Content starts

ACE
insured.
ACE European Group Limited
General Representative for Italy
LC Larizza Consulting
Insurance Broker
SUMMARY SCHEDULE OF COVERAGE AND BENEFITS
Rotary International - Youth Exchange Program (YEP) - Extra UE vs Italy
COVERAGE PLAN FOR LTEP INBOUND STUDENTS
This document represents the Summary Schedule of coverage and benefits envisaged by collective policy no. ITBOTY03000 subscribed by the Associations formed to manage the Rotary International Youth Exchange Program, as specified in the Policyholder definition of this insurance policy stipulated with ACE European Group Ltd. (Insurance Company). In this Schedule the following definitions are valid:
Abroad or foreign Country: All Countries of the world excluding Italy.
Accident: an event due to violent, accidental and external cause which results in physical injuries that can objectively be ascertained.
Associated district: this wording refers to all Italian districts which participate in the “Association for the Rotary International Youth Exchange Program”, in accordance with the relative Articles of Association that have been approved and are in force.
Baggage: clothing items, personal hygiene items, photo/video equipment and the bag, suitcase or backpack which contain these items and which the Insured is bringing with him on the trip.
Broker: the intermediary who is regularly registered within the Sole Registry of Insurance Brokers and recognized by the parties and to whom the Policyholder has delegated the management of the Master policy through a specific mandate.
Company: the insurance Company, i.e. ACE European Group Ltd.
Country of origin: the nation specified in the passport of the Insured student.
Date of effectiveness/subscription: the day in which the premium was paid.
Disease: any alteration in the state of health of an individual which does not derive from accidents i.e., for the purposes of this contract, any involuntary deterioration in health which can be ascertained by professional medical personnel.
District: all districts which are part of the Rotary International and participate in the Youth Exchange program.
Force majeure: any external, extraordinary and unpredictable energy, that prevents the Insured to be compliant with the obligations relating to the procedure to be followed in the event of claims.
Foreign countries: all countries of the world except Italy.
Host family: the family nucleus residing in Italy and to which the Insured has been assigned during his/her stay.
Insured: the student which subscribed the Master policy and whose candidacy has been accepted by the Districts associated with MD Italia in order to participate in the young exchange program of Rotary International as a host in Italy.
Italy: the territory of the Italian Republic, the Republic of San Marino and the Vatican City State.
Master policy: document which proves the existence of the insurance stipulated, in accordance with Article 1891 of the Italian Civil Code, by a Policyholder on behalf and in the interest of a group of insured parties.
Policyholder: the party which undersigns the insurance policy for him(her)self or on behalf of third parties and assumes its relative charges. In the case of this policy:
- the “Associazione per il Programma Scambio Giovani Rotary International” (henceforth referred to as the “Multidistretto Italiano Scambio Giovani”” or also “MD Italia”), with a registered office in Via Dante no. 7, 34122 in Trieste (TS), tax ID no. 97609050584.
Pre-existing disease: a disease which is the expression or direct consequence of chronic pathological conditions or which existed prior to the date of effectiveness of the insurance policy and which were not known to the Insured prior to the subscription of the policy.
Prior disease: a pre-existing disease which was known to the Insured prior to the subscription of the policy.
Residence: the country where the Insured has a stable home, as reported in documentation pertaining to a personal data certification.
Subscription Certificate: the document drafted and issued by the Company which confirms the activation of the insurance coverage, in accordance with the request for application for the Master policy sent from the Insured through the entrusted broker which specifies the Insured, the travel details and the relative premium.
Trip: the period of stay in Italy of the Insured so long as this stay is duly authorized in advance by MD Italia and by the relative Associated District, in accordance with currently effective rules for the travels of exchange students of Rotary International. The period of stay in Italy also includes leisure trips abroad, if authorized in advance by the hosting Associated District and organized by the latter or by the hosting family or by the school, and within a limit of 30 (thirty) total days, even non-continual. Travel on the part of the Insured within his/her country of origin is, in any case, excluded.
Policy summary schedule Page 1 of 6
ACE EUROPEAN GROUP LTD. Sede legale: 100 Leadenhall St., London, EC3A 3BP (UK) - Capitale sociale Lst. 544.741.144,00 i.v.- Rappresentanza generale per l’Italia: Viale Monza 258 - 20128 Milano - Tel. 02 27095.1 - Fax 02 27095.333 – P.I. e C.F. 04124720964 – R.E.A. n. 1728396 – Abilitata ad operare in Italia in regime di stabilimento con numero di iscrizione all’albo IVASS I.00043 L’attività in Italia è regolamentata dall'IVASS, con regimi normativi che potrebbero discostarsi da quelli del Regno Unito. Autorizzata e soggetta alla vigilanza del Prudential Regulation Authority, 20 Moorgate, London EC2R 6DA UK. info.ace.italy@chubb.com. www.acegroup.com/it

Content ends

▸ **Problem to work on**
Each line above that contains the string "family" counts once; give the number of such lines and nothing more.

▸ **Answer box**
2